Double quantum dot coupled to a quantum point contact: A stochastic thermodynamics approach

TL;DR

This paper investigates the nonequilibrium thermodynamics of a double quantum dot coupled to a quantum point contact, revealing fluctuation theorems and the impact of non-interacting electrons on device efficiency.

Contribution

It introduces a stochastic thermodynamics framework for a DQD-QPC system, demonstrating local detailed balance and fluctuation theorems in this context.

Findings

Transition rates satisfy local detailed balance.

Energy and particle current statistics obey a fluctuation theorem.

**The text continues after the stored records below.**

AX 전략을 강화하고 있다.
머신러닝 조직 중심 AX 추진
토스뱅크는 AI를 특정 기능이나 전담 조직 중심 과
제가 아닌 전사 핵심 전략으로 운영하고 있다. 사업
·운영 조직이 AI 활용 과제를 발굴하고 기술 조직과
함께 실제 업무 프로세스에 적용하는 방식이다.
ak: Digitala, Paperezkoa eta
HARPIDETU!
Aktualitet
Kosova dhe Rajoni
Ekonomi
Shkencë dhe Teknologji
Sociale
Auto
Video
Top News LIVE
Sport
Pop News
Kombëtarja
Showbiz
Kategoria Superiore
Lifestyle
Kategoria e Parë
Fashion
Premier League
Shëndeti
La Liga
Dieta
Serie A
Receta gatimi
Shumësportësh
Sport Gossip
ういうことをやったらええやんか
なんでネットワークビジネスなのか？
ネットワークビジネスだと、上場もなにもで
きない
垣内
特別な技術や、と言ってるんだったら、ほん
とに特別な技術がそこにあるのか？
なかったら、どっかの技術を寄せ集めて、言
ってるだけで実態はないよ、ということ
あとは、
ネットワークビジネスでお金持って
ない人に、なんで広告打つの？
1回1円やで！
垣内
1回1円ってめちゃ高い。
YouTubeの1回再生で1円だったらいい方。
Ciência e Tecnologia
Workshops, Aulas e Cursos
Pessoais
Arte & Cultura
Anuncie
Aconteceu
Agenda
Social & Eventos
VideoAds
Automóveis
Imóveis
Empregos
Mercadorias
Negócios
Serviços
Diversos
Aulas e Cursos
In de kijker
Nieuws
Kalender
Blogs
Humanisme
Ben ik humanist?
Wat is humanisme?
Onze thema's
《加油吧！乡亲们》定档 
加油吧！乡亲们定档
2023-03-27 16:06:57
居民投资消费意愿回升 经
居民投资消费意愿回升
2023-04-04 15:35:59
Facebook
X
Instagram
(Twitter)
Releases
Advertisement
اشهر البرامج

Non-interacting electrons significantly affect efficiency.

Abstract

We study the nonequilibrium properties of an electronic circuit composed of a double quantum dot (DQD) channel coupled to a quantum point contact (QPC) within the framework of stochastic thermodynamics. We show that the transition rates describing the dynamics satisfy a nontrivial local detailed balance (LDB) and that the statistics of energy and particle currents across both channels obeys a fluctuation theorem (FT). We analyze two regimes where the device operates as a thermodynamic machine and study its output power and efficiency fluctuations. We show that the electrons tunneling through the QPC without interacting with the DQD have a strong effect on the device efficiency.